For instance, if a customer says they’re going to close their account because your service costs too much, they might actually be saying they haven’t had a chance to fully explore your product yet, and don’t understand its value as a result. Or, they might actually be saying your prices really are too high. Regardless of what your customers tell you, listen to what they have to say. Consider how sales professionals overcome a prospect’s objections: many people give “fake” objections that may not actually be legitimate concerns simply because they don’t like being sold to. Be prepared to make your customers’ lives easier by offering real solutions based on what they’re actually telling you, not what you think they’re telling you. Of course, sometimes you don’t have much choice but to…
Accept That You Will Lose Some Customers
This is another concept that some business owners find difficult to accept, but sometimes, you have to let customers go. This doesn’t mean you should ignore customer churn rates, accept that you’ll provide poor service, or constantly bring in new customers. It means you need to know when to admit defeat and let a customer walk away. So how do you know when to cut ties with a customer? Consider the situation in terms of profitability. Let’s say you notice a group of customers who are at risk of switching to a competitor. You’d immediately offer them a generous incentive to stay, right? Not necessarily. First, determine if it’s even worth the effort to retain those at-risk customers.
Many businesses have trouble with this concept because they wrongly assume that all customers are equally valuable. This might be true for some companies, but most have a core group of customers who spend more, talk about their products on social media, and stay with the business longer. However, even the most loyal customers might still leave if they feel like their needs aren’t being met, or that the company is taking them for granted. Because of this, these are the customers you should focus your efforts and money on retaining. Sunil Gupta, a professor of business administration at Harvard Business School, says that in addition to figuring out a customer’s likelihood of churning, businesses should also figure out:
- How much money each customer spends
- How likely a customer is to respond positively to a retention incentive offer
- How much an incentive offer will cost the business in terms of overhead or lost revenue Gupta argues that businesses should only reach out to at-risk customers after considering all of this information. Don’t just aim to reduce customer churn rates – focus on reducing churn and increasing profits. For more information on this, you can read “Managing Churn to Maximize Profits,” a research paper that Gupta co-authored with Aurélie Lemmens from the Tilburg School of Economics and Management.
Find Out Why Customers Cancel, Then Fix It
Remember all the math we did to calculate churn rates? You need to know what your churn rate is, but you also need to know why your customers are leaving. Many businesses struggle with this because it involves asking difficult questions, and admitting that they aren’t actually perfect. However, identifying the most common reasons for customers leaving – and addressing them to improve things – can significantly reduce customer churn rates.
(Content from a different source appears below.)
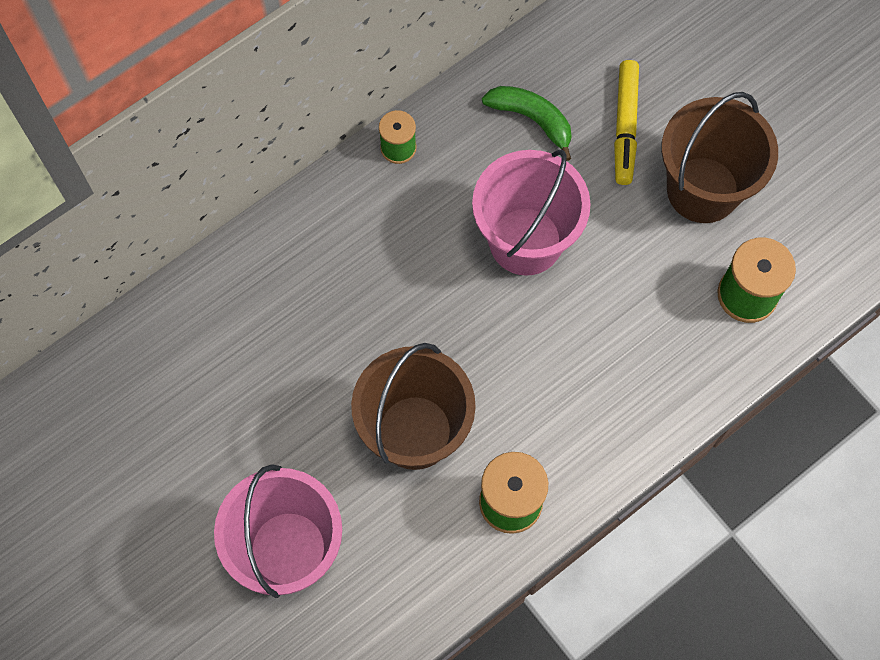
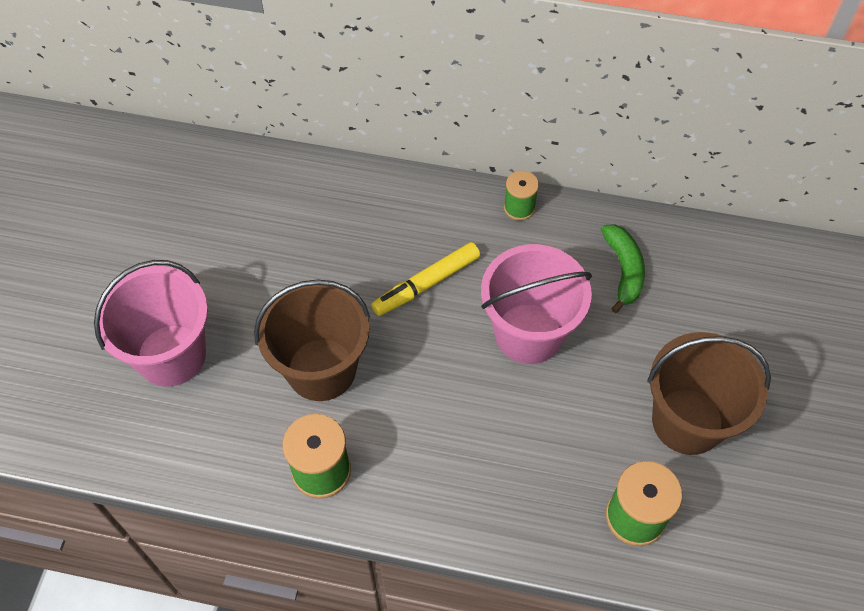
camera: 50 degrees right, 10 degrees down
(625, 127) = (681, 332): yellow marker -> yellow marker (426, 284)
Make sure you provide your customers with plenty of opportunities to tell you why they’re leaving. This could be through a (short) survey, a multiple-choice question, a comment box in a “We’ll miss you!” email – the possibilities are endless. Just make sure you can figure out why you’re losing customers, then work on improving the most common reasons for people leaving. Hopefully you can apply some of these customer churn tips to your own business. Unless you have a churn rate of zero, of course. In that case, you’re doing something right.